WHAT IS NEEDED → Which lines of the records contain the string "isolated", matching case exactly? Gather each of those lines.

** START **

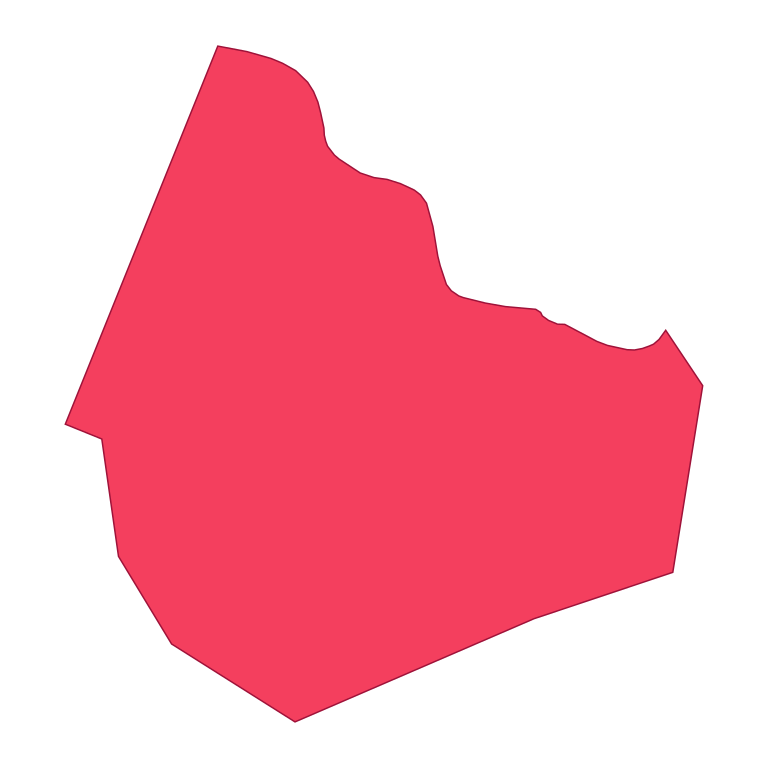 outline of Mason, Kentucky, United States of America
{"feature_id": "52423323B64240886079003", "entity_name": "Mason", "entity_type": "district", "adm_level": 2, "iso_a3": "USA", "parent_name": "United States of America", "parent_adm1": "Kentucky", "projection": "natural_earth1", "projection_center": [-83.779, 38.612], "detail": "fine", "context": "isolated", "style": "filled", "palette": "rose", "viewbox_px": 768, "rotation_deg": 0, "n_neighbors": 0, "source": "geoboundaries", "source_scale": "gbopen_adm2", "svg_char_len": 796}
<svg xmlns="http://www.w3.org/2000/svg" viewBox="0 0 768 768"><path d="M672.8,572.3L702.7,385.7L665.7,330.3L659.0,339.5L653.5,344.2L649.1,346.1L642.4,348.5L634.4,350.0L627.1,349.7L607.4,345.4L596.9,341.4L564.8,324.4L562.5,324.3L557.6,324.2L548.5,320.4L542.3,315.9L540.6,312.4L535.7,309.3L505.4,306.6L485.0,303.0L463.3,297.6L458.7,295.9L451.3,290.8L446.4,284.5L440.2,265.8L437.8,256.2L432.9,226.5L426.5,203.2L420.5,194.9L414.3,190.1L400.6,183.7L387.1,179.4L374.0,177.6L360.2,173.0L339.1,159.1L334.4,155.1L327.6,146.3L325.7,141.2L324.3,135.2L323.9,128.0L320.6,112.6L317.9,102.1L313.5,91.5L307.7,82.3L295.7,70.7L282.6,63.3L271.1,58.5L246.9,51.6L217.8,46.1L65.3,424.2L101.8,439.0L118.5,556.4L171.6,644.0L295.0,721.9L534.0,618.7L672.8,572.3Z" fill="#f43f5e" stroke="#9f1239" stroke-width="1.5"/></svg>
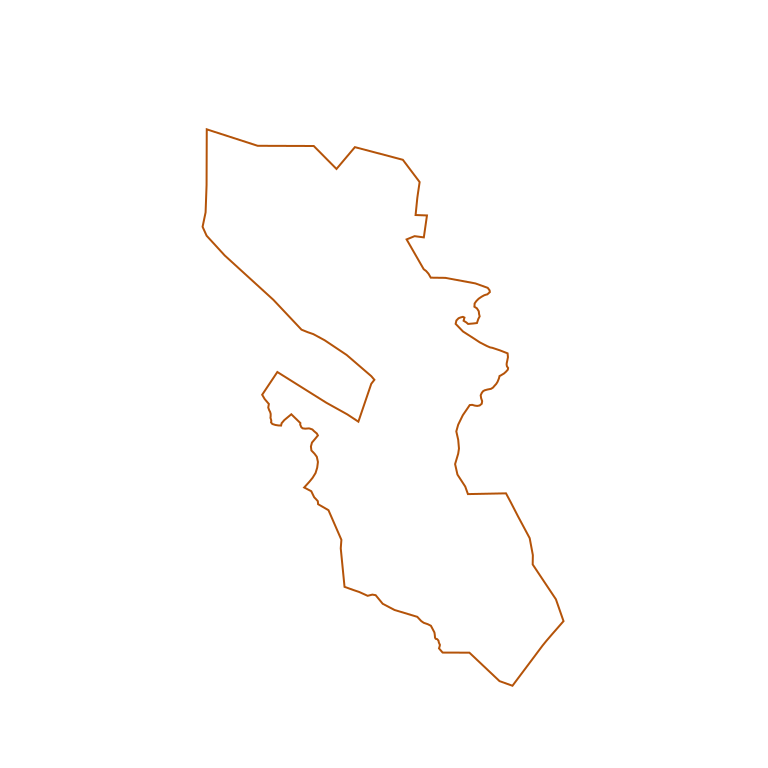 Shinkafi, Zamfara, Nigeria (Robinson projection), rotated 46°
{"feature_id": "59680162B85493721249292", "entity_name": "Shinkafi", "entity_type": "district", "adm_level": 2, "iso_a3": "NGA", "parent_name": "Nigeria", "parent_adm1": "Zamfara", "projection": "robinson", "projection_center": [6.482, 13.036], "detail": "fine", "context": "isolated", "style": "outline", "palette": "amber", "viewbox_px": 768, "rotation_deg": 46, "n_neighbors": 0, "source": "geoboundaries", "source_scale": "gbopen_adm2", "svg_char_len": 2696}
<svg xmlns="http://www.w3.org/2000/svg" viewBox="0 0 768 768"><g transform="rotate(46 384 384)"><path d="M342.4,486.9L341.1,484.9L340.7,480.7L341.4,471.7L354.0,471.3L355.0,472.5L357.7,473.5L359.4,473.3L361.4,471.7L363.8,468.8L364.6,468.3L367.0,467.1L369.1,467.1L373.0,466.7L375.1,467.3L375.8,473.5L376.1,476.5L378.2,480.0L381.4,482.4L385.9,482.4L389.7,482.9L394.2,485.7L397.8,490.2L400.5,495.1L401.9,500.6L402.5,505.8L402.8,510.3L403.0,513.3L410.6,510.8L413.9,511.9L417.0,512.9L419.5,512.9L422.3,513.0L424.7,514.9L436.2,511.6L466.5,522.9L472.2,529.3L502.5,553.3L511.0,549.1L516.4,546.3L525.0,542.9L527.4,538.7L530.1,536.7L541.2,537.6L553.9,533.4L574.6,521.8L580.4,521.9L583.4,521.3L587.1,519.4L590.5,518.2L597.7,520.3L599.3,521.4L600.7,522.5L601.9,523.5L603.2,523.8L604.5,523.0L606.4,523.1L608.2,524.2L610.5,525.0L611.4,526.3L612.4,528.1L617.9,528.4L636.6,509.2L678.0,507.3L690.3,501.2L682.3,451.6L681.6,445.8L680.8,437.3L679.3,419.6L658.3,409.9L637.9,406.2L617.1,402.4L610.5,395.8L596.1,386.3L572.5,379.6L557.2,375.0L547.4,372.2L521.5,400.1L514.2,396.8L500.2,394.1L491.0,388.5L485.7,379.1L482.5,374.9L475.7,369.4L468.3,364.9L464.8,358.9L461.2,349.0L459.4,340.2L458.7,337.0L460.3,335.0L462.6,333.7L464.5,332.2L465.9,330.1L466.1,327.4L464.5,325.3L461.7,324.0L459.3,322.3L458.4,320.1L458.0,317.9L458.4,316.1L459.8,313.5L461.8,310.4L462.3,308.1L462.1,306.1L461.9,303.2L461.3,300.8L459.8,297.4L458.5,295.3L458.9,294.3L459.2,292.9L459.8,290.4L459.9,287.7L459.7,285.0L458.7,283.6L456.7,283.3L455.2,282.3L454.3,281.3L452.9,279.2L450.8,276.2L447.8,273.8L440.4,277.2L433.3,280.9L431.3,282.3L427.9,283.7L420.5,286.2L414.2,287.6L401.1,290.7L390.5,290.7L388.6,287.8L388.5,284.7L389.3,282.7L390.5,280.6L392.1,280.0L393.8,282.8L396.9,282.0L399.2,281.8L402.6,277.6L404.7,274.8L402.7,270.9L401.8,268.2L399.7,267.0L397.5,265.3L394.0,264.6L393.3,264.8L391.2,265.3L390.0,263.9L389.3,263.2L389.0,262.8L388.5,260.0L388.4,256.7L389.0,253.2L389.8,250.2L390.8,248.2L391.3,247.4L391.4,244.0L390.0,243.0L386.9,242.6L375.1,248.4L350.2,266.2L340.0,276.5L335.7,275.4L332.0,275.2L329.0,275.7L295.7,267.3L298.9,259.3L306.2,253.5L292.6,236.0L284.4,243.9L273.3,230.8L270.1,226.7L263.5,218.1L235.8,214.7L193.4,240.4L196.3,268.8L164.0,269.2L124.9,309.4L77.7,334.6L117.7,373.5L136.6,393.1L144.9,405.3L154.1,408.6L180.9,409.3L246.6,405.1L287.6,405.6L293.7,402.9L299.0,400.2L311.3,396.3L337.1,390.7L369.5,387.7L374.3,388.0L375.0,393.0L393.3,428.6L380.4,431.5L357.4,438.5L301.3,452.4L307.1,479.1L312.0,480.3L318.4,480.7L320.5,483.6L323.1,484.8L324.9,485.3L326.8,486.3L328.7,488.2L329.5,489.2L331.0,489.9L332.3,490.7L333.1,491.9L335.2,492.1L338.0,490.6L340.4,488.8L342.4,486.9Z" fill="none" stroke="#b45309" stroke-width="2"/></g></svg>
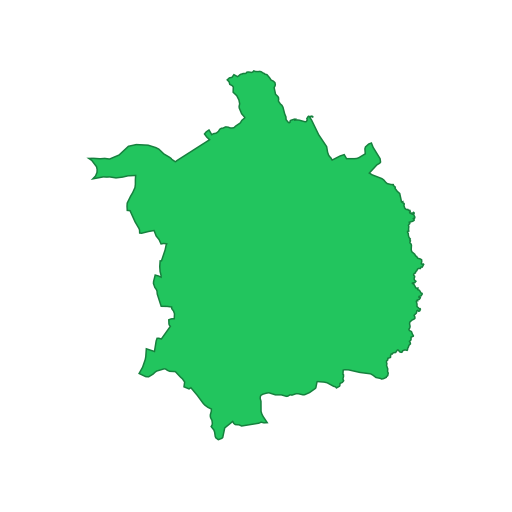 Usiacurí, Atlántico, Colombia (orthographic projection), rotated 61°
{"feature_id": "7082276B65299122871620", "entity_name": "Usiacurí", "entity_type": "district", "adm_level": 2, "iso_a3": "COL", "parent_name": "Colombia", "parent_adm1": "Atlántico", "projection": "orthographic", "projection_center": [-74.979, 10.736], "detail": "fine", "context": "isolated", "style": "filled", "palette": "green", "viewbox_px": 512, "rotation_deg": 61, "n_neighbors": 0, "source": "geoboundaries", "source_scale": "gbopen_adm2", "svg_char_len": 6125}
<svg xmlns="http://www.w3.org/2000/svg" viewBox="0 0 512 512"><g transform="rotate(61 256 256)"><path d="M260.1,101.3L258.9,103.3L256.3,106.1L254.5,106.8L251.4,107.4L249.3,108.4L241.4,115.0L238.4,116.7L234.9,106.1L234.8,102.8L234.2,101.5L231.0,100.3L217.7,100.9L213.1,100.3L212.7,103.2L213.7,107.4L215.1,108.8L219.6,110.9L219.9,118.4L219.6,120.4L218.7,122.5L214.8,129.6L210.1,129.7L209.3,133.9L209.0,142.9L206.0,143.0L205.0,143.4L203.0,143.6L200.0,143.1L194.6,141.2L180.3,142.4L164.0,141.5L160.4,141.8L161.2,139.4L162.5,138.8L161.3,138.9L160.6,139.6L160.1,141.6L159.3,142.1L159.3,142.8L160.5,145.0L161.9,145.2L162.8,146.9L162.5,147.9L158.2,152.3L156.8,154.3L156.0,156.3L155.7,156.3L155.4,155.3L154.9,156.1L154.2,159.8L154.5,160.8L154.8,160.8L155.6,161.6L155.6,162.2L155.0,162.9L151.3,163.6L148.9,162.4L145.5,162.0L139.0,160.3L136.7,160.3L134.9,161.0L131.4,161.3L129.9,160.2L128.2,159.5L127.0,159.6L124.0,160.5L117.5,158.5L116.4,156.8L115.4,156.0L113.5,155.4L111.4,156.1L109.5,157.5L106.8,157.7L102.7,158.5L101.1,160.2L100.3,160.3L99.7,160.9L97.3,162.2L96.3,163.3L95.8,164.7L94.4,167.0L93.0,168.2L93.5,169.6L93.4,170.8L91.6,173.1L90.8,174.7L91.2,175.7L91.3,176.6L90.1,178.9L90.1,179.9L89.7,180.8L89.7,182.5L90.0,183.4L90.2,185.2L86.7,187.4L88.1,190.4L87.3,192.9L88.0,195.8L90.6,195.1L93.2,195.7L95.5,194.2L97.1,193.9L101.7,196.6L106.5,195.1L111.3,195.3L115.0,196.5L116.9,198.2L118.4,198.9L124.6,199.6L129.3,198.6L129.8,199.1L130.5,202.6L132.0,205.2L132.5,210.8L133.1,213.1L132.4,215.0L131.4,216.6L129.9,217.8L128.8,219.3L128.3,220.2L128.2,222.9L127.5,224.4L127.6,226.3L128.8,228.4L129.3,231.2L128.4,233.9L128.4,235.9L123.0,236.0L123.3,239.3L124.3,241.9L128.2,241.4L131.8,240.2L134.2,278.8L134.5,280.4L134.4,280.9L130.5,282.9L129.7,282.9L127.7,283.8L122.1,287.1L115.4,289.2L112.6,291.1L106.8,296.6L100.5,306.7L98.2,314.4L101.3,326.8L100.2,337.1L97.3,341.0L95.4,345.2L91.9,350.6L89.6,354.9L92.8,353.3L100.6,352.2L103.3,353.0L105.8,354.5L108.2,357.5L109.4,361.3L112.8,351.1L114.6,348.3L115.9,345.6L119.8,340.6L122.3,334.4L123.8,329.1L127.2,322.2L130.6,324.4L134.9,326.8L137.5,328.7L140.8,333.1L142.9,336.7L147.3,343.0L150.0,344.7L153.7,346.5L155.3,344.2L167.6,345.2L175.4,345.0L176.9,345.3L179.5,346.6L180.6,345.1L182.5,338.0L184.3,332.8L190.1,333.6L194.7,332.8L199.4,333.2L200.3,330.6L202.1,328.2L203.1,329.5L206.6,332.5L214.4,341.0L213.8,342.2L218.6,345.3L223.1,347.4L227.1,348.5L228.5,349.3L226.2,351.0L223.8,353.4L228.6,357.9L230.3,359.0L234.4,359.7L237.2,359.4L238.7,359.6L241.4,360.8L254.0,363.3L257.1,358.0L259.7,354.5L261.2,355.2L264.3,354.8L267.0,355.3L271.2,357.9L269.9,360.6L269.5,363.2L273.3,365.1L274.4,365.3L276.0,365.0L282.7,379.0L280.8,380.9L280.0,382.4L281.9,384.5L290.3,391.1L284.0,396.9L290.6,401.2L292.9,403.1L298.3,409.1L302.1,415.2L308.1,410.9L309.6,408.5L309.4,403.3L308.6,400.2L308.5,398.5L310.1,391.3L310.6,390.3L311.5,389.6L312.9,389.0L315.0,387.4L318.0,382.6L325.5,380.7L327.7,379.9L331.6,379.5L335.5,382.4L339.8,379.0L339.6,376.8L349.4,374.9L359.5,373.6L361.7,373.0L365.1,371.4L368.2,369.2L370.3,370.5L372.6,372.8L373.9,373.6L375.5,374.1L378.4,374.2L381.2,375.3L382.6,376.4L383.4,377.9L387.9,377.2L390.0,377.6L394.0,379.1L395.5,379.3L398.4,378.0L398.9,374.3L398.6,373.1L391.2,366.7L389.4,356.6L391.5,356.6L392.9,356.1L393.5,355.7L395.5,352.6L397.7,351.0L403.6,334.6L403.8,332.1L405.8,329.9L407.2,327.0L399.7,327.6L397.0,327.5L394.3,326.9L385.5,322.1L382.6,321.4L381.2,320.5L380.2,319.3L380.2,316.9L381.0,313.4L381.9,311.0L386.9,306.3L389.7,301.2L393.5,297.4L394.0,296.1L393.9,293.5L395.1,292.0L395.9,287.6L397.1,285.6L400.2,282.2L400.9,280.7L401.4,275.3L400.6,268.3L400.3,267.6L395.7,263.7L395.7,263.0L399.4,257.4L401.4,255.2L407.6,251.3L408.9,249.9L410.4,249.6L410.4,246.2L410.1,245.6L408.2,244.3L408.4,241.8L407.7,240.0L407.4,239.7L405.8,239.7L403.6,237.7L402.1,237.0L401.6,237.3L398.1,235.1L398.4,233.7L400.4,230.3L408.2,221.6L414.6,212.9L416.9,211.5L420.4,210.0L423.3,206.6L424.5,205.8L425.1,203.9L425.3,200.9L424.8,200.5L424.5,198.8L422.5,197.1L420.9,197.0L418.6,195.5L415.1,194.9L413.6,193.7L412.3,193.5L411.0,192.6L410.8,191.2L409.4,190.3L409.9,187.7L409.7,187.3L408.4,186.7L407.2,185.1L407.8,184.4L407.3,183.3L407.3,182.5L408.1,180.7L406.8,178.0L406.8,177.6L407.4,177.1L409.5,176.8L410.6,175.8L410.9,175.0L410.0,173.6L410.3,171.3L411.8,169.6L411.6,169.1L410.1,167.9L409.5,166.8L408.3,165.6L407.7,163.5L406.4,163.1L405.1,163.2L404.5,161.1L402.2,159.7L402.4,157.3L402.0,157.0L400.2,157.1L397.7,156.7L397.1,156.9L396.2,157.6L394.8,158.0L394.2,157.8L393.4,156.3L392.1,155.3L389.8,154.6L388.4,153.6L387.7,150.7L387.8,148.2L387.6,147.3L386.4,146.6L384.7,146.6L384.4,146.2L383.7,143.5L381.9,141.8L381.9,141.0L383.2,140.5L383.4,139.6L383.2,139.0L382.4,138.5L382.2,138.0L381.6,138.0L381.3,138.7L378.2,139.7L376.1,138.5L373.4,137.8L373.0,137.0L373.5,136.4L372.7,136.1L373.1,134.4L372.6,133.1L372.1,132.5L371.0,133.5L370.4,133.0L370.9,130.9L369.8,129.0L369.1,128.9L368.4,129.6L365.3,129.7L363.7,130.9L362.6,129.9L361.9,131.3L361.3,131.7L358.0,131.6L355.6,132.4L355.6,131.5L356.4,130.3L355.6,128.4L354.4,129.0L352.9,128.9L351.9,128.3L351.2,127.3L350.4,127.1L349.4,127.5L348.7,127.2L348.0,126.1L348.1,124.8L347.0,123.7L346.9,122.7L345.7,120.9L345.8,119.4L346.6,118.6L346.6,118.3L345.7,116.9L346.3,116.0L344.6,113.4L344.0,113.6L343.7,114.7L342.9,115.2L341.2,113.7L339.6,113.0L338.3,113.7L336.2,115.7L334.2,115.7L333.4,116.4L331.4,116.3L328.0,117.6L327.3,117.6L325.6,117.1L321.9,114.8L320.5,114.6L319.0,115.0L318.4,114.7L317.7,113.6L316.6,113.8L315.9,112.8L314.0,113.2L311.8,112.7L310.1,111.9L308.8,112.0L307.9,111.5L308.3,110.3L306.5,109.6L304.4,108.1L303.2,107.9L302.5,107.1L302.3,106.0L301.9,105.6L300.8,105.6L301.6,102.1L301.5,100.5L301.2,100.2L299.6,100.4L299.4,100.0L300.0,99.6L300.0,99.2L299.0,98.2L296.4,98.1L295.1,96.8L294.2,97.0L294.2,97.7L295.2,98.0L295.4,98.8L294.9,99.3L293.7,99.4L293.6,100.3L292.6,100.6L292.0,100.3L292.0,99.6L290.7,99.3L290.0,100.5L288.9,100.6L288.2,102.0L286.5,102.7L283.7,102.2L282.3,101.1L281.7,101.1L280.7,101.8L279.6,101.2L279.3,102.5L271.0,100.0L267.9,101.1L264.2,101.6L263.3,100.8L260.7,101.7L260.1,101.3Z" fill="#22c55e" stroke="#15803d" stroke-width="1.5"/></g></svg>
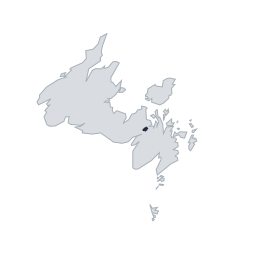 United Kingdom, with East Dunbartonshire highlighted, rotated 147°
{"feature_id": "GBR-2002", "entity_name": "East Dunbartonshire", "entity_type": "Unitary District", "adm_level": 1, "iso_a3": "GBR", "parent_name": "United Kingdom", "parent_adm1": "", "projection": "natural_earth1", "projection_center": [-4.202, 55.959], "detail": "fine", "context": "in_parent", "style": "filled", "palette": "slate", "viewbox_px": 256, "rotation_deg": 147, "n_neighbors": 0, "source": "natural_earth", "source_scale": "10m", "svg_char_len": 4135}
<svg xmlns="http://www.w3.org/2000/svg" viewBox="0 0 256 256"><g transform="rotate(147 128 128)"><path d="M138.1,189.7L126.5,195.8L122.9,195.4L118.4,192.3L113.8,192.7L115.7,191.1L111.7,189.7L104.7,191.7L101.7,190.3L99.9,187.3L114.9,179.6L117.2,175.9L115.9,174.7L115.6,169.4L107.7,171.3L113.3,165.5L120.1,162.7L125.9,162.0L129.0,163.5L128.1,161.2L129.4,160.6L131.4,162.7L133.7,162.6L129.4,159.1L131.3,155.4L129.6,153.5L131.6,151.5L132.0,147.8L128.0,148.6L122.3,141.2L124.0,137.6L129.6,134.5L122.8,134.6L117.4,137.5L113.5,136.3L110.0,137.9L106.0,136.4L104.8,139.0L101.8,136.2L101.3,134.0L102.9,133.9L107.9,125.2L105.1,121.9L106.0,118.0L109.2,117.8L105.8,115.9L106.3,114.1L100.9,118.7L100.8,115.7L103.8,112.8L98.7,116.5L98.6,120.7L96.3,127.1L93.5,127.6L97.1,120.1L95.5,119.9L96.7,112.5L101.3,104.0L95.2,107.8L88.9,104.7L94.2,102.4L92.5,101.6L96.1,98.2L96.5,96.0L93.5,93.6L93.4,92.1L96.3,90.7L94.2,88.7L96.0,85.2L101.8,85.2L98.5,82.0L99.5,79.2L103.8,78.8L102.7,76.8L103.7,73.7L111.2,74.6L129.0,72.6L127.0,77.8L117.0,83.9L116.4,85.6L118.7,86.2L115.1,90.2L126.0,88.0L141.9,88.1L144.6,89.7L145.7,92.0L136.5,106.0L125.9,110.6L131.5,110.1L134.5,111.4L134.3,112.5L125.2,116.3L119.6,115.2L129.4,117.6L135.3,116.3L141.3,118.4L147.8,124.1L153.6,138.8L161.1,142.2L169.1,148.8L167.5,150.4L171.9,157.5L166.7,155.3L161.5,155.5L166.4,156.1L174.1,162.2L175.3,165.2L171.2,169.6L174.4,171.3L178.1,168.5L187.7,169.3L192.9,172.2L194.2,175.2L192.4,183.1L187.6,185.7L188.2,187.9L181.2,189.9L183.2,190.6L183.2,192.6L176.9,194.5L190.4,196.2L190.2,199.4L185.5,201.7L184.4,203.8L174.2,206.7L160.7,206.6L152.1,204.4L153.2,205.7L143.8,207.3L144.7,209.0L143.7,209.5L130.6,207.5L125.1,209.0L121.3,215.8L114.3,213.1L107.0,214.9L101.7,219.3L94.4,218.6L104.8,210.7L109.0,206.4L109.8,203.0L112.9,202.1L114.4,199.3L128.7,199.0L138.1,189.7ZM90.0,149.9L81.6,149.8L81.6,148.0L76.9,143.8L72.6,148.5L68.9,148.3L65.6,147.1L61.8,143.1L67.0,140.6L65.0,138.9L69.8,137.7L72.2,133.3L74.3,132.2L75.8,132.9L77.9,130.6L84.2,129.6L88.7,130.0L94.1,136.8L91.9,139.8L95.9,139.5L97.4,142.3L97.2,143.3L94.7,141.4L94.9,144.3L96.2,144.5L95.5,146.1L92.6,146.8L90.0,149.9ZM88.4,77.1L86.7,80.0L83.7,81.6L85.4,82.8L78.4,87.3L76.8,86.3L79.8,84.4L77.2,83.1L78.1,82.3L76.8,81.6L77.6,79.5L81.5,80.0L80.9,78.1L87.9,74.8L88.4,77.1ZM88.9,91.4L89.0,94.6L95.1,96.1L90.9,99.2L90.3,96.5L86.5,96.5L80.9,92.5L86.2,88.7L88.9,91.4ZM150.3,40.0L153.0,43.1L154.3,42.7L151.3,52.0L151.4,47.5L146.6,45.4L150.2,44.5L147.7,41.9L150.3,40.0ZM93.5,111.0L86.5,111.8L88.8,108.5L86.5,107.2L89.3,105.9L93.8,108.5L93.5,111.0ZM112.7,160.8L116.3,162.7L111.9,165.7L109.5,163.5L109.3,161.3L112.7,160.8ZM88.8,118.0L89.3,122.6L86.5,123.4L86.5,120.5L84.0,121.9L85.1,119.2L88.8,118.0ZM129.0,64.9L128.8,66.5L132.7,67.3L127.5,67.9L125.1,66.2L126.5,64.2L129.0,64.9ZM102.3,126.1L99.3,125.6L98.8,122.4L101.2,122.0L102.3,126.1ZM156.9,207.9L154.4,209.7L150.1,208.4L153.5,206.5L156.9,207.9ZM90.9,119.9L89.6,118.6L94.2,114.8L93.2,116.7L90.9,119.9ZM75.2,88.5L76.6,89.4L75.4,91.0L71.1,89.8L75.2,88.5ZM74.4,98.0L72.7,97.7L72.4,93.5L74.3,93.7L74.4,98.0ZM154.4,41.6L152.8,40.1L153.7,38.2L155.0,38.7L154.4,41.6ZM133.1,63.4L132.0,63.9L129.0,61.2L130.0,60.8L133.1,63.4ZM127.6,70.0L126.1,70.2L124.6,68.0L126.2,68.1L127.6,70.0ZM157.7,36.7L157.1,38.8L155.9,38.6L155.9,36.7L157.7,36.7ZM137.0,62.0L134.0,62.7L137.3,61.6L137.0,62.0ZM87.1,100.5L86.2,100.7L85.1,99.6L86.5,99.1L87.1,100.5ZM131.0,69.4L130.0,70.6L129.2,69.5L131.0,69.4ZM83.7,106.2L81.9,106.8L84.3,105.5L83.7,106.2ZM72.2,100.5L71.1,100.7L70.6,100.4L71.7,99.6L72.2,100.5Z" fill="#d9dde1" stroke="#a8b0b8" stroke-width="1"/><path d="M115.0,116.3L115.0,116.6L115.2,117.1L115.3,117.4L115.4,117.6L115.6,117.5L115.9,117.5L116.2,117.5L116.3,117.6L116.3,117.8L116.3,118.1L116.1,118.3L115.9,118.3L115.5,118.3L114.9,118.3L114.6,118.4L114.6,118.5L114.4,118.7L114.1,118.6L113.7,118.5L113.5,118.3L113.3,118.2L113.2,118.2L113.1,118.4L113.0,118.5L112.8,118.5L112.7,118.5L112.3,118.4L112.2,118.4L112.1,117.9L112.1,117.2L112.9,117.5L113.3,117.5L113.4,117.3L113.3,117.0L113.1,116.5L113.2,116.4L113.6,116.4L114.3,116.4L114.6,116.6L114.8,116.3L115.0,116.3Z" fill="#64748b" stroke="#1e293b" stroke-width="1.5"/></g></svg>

** END **

WRITTEN SOLUTION →
{"feature_id": "52423323B64240886079003", "entity_name": "Mason", "entity_type": "district", "adm_level": 2, "iso_a3": "USA", "parent_name": "United States of America", "parent_adm1": "Kentucky", "projection": "natural_earth1", "projection_center": [-83.779, 38.612], "detail": "fine", "context": "isolated", "style": "filled", "palette": "rose", "viewbox_px": 768, "rotation_deg": 0, "n_neighbors": 0, "source": "geoboundaries", "source_scale": "gbopen_adm2", "svg_char_len": 796}
{"feature_id": "59680162B85493721249292", "entity_name": "Shinkafi", "entity_type": "district", "adm_level": 2, "iso_a3": "NGA", "parent_name": "Nigeria", "parent_adm1": "Zamfara", "projection": "robinson", "projection_center": [6.482, 13.036], "detail": "fine", "context": "isolated", "style": "outline", "palette": "amber", "viewbox_px": 768, "rotation_deg": 46, "n_neighbors": 0, "source": "geoboundaries", "source_scale": "gbopen_adm2", "svg_char_len": 2696}
{"feature_id": "7082276B65299122871620", "entity_name": "Usiacurí", "entity_type": "district", "adm_level": 2, "iso_a3": "COL", "parent_name": "Colombia", "parent_adm1": "Atlántico", "projection": "orthographic", "projection_center": [-74.979, 10.736], "detail": "fine", "context": "isolated", "style": "filled", "palette": "green", "viewbox_px": 512, "rotation_deg": 61, "n_neighbors": 0, "source": "geoboundaries", "source_scale": "gbopen_adm2", "svg_char_len": 6125}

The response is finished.